Un projet de résolution présenté par le Pakistan, portant sur les actes de haine religieuse, notamment l’autodafé du Coran, est soumis au vote ce mercredi 12 juillet. Les États-Unis, l’Union européenne et le Royaume-Uni ont déjà annoncé leur intention de voter contre le texte, estimant qu’il mettait en danger la liberté d’expression.
Plusieurs pays occidentaux, dont la France et l’Allemagne, avaient demandé plus de temps pour négocier et parvenir à un consensus, mais le Pakistan a quand même présenté sa résolution après environ quatre heures de débats au Conseil des droits de l’homme (CDH) de l’ONU à Genève.
«La question de savoir où tracer la ligne entre la liberté d’expression et l’incitation à la haine est compliquée», a commenté l’ambassadeur belge Marc Pecsteen de Buytswerve au nom du bloc européen, et «l’UE n’a pas d’autres choix que de demander le vote sur cette résolution».
Ce débat avait été demandé par le Pakistan au nom de plusieurs pays de l’Organisation de Coopération Islamique (OCI), après que le 28 juin, Salwan Momika, un Irakien réfugié en Suède, a brûlé quelques pages d’un exemplaire du Coran devant la plus grande mosquée de Stockholm et pendant la journée de l’Aïd Al-Adha.
La police suédoise avait autorisé le rassemblement, mais a ouvert par la suite une enquête pour «agitation contre un groupe ethnique», au motif que l’autodafé s’est déroulé devant une mosquée. Cet incident a déclenché une série de réactions dans le monde musulman.
- « Une exception » -
Le projet de résolution comporte une condamnation de «tout plaidoyer et manifestation de haine religieuse, dont les actes récents, publics et prémédités, qui ont désacralisé le Coran» et un appel aux pays à adopter des lois leur permettant de traduire en justice les responsables de ces actes.

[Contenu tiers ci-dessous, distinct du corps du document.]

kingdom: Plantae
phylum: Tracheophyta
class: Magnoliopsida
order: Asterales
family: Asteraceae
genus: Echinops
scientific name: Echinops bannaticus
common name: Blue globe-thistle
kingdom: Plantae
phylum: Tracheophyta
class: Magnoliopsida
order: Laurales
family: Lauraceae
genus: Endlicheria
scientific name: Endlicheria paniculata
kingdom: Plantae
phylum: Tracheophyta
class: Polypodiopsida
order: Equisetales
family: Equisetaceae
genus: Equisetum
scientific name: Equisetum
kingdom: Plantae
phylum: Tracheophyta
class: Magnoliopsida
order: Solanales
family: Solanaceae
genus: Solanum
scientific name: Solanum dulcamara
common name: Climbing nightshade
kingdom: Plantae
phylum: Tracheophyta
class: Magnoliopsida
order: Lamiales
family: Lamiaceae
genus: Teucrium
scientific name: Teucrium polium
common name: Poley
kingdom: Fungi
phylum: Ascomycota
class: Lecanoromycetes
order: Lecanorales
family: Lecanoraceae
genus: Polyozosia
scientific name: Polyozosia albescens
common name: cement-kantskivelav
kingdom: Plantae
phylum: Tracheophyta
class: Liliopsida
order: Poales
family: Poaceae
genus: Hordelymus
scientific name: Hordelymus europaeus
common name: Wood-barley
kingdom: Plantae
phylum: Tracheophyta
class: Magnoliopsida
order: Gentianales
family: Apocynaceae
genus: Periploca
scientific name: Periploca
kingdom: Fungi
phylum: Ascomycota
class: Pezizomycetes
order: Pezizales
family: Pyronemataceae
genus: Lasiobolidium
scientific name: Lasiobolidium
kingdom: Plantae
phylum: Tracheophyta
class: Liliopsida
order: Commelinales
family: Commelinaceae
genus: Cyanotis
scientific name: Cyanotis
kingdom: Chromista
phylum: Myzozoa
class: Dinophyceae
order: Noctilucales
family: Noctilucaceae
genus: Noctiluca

Il y est demandé à l’ONU d’identifier les pays ne disposant pas d’une telle législation et d’organiser une table ronde d’experts chargés de se pencher sur le sujet. L’ambassadeur du Pakistan, Khalil Hashmi, a estimé qu’il s’agissait d’un texte équilibré qui ne pointait du doigt aucun État.
Mais plusieurs pays occidentaux ont fait part pendant les débats de leur opposition aux lois contre le blasphème, tout en condamnant fermement l’autodafé du Coran en Suède. «Nous regrettons de devoir voter contre ce texte déséquilibré mais il est en contradiction avec des positions que nous adoptons depuis longtemps sur la liberté d’expression», a dit l’ambassadrice américaine Michèle Taylor.
L’ambassadeur britannique Simon Manley a reconnu -comme l’ont fait d’autres diplomates occidentaux et l’ONU- que la liberté d’expression pouvait dans certains cas exceptionnels être limitée. Mais, a-t-il poursuivi, «nous n’acceptons pas de dire que par définition les attaques contre la religion (...) constituent un appel à la haine».
Le Haut-Commissaire de l’ONU aux droits de l’homme, Volker Türk, a souligné que «les discours haineux de toutes sortes augmentent, partout», appelant à les combattre par le dialogue et l’éducation. «Les discours et les actes incendiaires contre les musulmans, l’antisémitisme, les actions et les discours qui ciblent les chrétiens (...) sont des manifestations d’un manque de respect total», a-t-il assuré.
Si «la limitation de tout type de discours ou d’expression doit (...) rester une exception», le droit international stipule que les pays doivent «interdire tout appel à la haine nationale, raciale ou religieuse», a-t-il ajouté. Mais, a-t-il déclaré, «toute restriction nationale au droit primordial à la liberté d’opinion et d’expression doit être formulée de manière à ce que son seul objectif et résultat soit de protéger les individus, plutôt que de soustraire la doctrine religieuse à la critique».